Kenana Al-Kurdi, Istanbul'a gelmeden önce Mardin Kızıltepe'de Suriyelilerin yaşadıkları problem üzerine çalışıyordu ve 2800 kadar aileye yardım ederek onların umudu olmuştu.
 
Türkiye’nin çözümü: Otobüslere bindirip sokaklara dağıtmak
 
Ahmet: Gidin bakın Aksaray’a, Fatih’e, herkesi buralara bıraktılar. Ta Osmaniye’deki kampa götürülecekler bile yolda indirildi. Oraya gidenler için yer yoktu, oradakilerin bizlerin geleceğinden haberi yoktu. Otobüsler bir anda duruyor, ‘hadi inin bakalım’ diyorlar.
 
Usame: Pendik’te bir Kızılay kampına gittik, oradakilerin de geleceğimizden haberi yoktu. Kızılay yardıma ihtiyacı olanlara iğrenerek yaklaştı. Uyuz olan bir adam vardı, kaşınıyordu, yardım etmesi gerekenler nefesini tutarak adama uzak durmasını söyledi. Hayvan gibi davrandılar.
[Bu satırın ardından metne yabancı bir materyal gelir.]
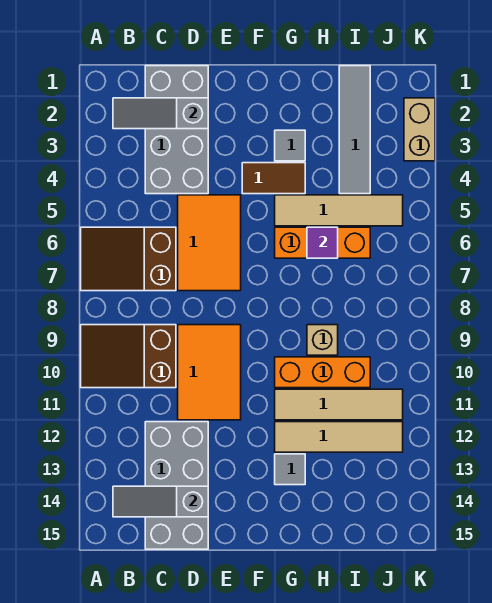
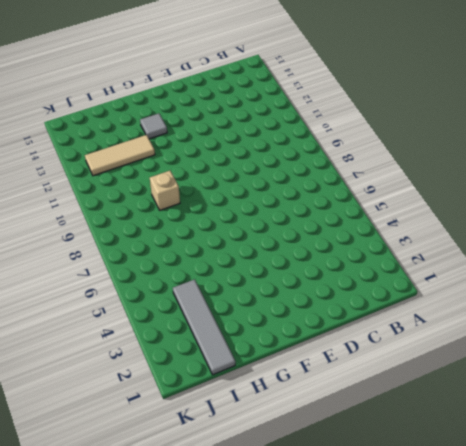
tan tile H12:J12 level 1 -> tan tile G12:J12 level 1
none -> brown slope A6:C7 level 1 top C
none -> brown slope A9:C10 level 1 top C
none -> grey brick C1:D4 level 1

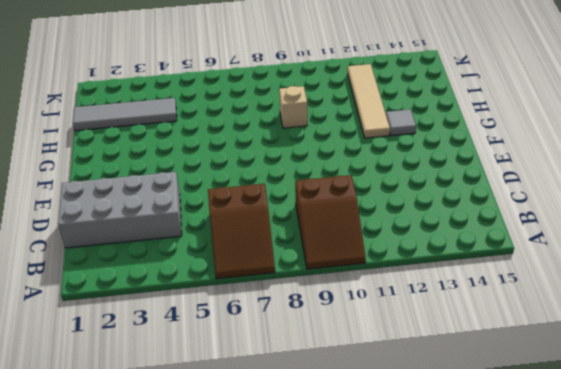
none -> grey brick C12:D15 level 1
none -> orange tile D5:E7 level 1
none -> orange tile D9:E11 level 1

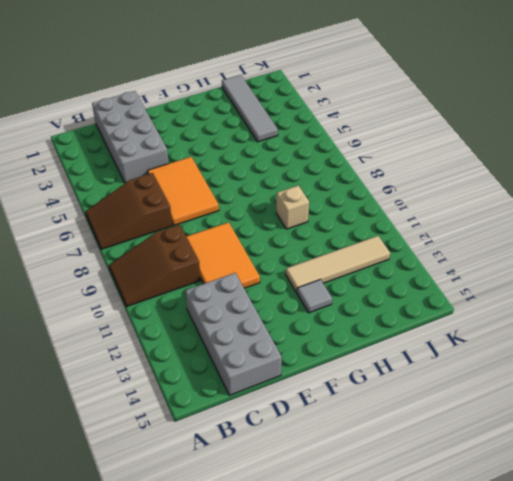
none -> brown tile F4:G4 level 1
none -> grey tile G3 level 1
none -> tan tile G5:J5 level 1

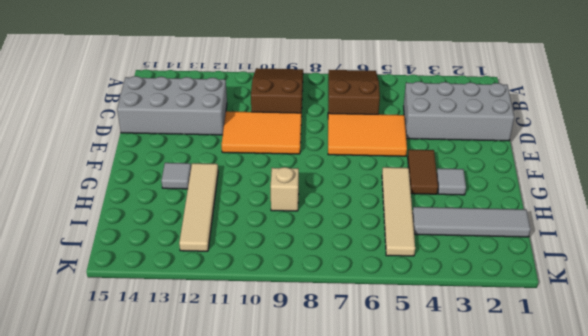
none -> orange brick G6:I6 level 1
none -> orange brick G10:I10 level 1
none -> tan tile G11:J11 level 1

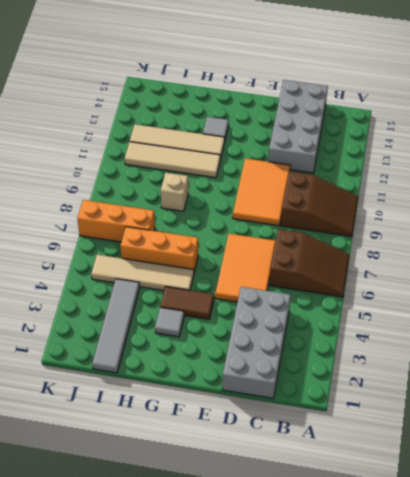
orange brick I7:K7 level 1 -> orange brick G10:I10 level 1
none -> tan brick K2:K3 level 1
none -> grey slope B2:D2 level 2 top D
none -> grey slope B14:D14 level 2 top D

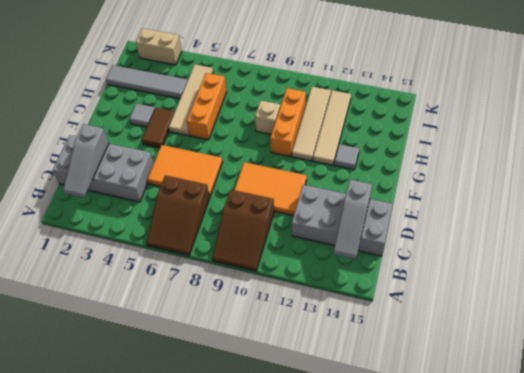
none -> purple tile H6 level 2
Yaşananlar çok acıklıydı, açık alanda soğukta, betonda uyumaya çalıştık o gece, sonra da orayı da terk etmemiz söylendi. Söz vermişlerdi, ama yalan söylediler, herkesi kandırdılar. Dağıttılar. İzmir’e giden bir sürü insan oldu, Edirne’dekilerden de İzmir’e giden bir sürü kişi olmuş. Bu insanlar ölmeyi göze almışlar, Avrupa’ya gitmek istiyorlar. Amacımız ölüm teknelerinin, insan ticareti yapanlarının önüne geçmek, mücadelemiz devam edecek.
 
- Peki size inanan ve gruba dahil olanlar şu anda neler diyor? Kandırılan bütün insanlar?
 
Ahmet: Herkes bizi arıyor, sizi hala destekliyoruz diyorlar, kimsenin evi yok, parası yok ama birbirine yardımcı olmaya çalışıyor. Bizi hala tehdit edenler de var, sizi öldüreceğiz diyorlar. Korumamız yok, imkanlarımız yok, ama mücadeleye devam edeceğiz. Sabırlıyız, kararlıyız, yardım eden herkesten Allah razı olsun, herkese çok teşekkür ederiz. Bunu her zaman söyledik, bizim için en büyük kucak Türkiye’dir, ama bu şekilde yaşamaya devam edemeyiz. Biz sadece Suriyeli değiliz, evi savaş tarafından parçalanmış herkes, bizi destekleyen herkes, tüm dünya bu grubun bir parçası.